Many lenders look for a DSCR between 1.20 and 1.35, with 1.25 commonly used. Higher-risk assets or markets may need stronger coverage.
What is a typical maximum LTV for commercial mortgages?
Programs often cap LTV around 65–80% depending on asset type and risk. Multifamily may allow higher LTVs than specialty or single-tenant properties.
What is the difference between amortization and term?
Amortization sets the payment schedule (e.g., 25 years), while the term is when the loan matures (e.g., 5–10 years). If the term is shorter than amortization, a balloon balance can be due at maturity.

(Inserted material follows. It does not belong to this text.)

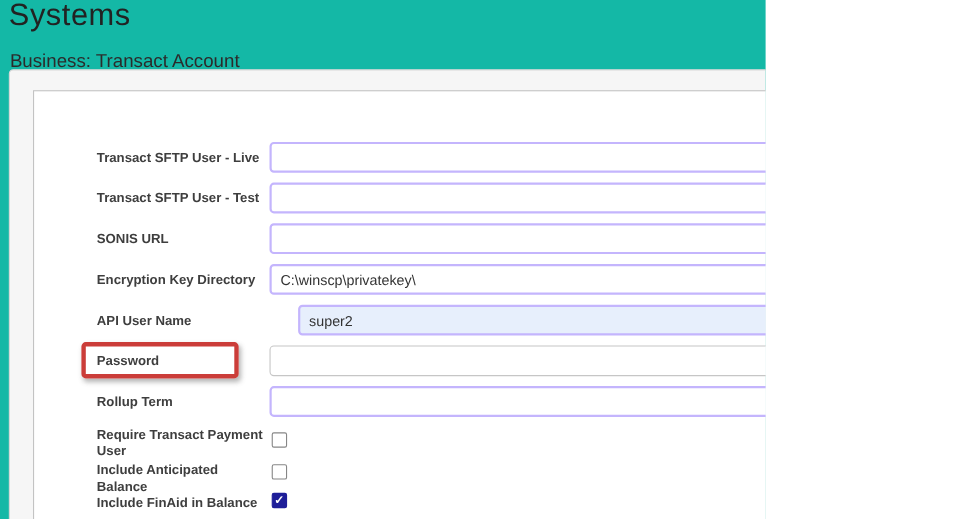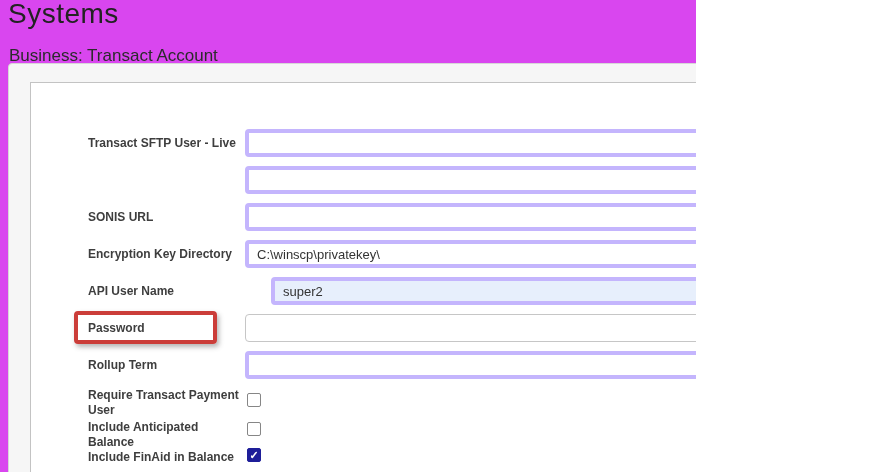"Systems" #page { background: #d946ef -> #14b8a6 }
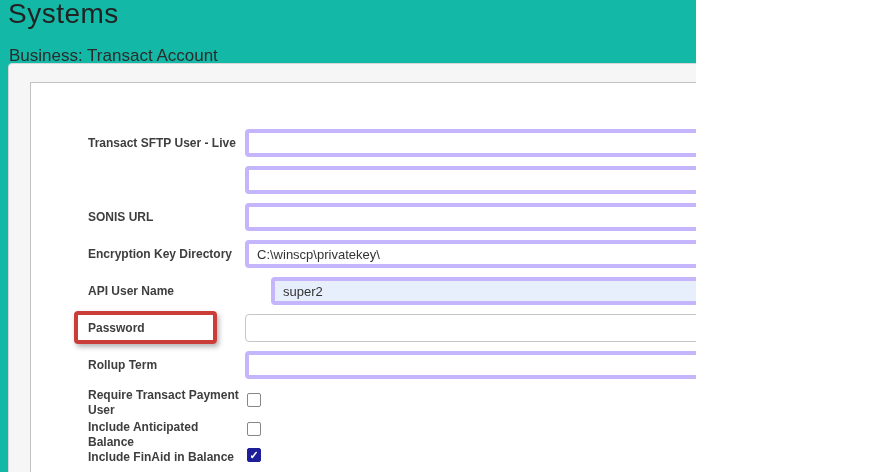"Transact SFTP User - Test" div.row-label { html: none -> <div>Transact SFTP User - Test</div> }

Can I estimate value using a cap rate if I do not have an appraisal?
Yes. You can estimate value as NOI divided by the market cap rate. This is a rule of thumb and should be validated against comps and lender feedback.
How is the maximum loan determined in this calculator?
We calculate two limits: LTV-limited (value times max LTV) and DSCR-limited (NOI divided by minimum DSCR, converted to a payment limit using the rate and amortization). The lower of the two is the final maximum.
What drives a balloon payment?
When the loan term is shorter than the amortization period, the principal is not fully repaid by maturity. The remaining balance at the end of the term is the balloon.